Autre façon de donner à la spontanéité une chance de survie: cesser de naviguer. Internet est un « trou noir à tout âge, déplore Edward Slingerland. La dépendance au numérique est une véritable entrave à la spontanéité.» Le réflexe que nous avons d’activer nos appareils dès que nous avons un moment libre (c’est encore mon cas!) non seulement dévore le temps pendant lequel nous pourrions être plus attentifs à ce qui nous entoure, mais nous prive des illuminations qui surviennent parfois quand on laisse vagabonder son esprit.

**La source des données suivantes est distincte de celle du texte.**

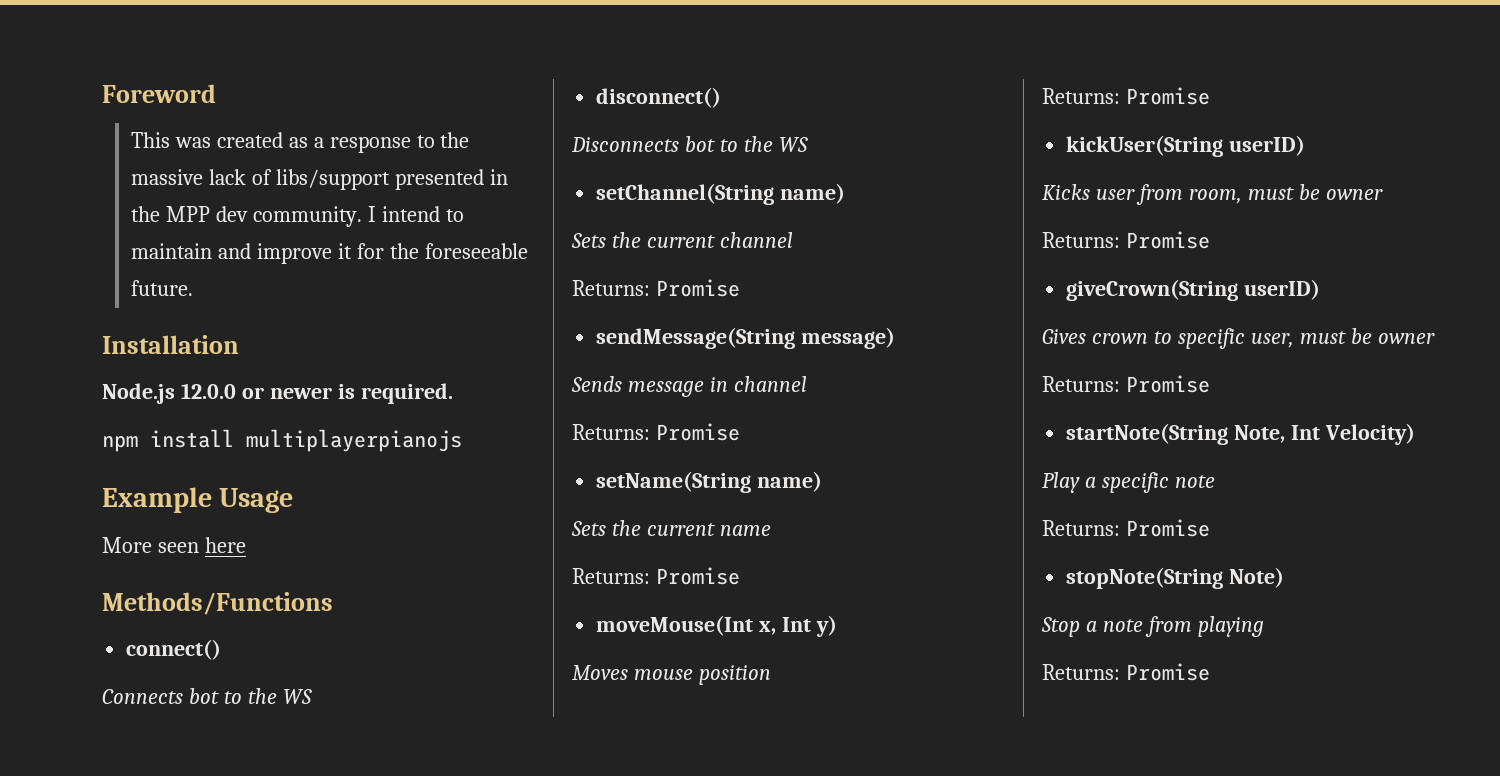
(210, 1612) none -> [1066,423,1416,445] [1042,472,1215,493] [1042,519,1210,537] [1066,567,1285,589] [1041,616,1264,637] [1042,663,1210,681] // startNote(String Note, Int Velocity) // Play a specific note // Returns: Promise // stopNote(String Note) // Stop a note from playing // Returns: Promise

Vous n’engagerez pas d’intéressante conversation avec la personne qui attend dans la file avec vous si vos visages sont vissés sur l’écran d’un téléphone. Vous ne remarquerez pas l’adorable boulangerie qui vient d’ouvrir si vous lisez vos courriels en passant devant. Alors, éteignez votre téléphone et admirez les surprises du monde autour de vous.
Vous serez surpris d’apprendre ce que le vernis à ongles dévoile sur votre personnalité!
Acceptez d’échouer
Apprendre à ne pas craindre l’échec est une étape intimidante, mais essentielle sur la voie menant à une plus grande spontanéité.
«C’est ce risque-là qui est le plus dur pour les personnes dépourvues de spontanéité», juge Steve Joordens. Même si on ne parle pas ici de «Risque Majeur» avec des majuscules, n’importe quel petit changement à la routine peut déstabiliser. Votre partenaire n’aimera peut-être pas l’idée d’une nouvelle chambre à coucher; vous aurez peut-être l’air un peu fou si vous essayez la danse à claquettes (d’accord, pas peut-être, sûrement); le film que vous avez choisi de regarder sans en savoir quoi que ce soit sera peut-être un navet.
Le secret, insiste M. Joordens, c’est d’imiter les entrepreneurs et d’apprendre à traiter l’échec comme une leçon. «Ils acceptent l’échec et l’idée d’en tirer des leçons. Le bon côté de la spontanéité, c’est que vous avez alors plus de chances de faire des découvertes et de vraiment aimer ce que vous découvrez.»